Work request
Transcribe exactly the line that contains "ALPINE, 3: 0.04 -> none" and all lines following it to the end of the material below; omit everything else.
Information shown START
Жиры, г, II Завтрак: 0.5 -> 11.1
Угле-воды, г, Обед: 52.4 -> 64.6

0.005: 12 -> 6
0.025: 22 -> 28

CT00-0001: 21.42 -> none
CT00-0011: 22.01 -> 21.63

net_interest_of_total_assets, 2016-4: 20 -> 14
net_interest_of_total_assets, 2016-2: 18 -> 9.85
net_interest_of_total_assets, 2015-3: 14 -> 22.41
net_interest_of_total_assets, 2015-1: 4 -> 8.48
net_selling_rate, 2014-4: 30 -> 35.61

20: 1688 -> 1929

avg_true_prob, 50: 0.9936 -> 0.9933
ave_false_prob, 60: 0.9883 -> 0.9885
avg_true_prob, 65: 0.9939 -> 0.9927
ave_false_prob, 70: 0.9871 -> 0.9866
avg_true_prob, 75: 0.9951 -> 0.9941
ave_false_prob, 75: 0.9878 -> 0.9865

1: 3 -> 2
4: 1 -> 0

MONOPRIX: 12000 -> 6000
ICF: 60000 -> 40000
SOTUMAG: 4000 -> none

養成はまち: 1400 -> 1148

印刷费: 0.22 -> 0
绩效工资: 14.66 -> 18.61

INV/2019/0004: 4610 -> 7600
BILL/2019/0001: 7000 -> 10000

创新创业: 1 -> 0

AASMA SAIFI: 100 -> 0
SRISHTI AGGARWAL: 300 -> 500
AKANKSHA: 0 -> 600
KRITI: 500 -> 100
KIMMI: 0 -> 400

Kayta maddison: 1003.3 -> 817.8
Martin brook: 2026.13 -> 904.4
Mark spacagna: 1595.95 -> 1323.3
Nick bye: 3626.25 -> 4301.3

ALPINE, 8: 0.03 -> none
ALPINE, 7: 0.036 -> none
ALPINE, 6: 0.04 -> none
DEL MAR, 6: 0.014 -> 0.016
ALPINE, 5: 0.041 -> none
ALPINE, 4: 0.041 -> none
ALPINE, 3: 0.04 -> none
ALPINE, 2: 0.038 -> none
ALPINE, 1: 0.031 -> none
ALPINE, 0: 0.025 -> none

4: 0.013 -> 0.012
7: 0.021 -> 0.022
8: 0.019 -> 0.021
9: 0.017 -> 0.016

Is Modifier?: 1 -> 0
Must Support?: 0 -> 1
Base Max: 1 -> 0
Information shown END
Answer section
ALPINE, 3: 0.04 -> none
ALPINE, 2: 0.038 -> none
ALPINE, 1: 0.031 -> none
ALPINE, 0: 0.025 -> none

4: 0.013 -> 0.012
7: 0.021 -> 0.022
8: 0.019 -> 0.021
9: 0.017 -> 0.016

Is Modifier?: 1 -> 0
Must Support?: 0 -> 1
Base Max: 1 -> 0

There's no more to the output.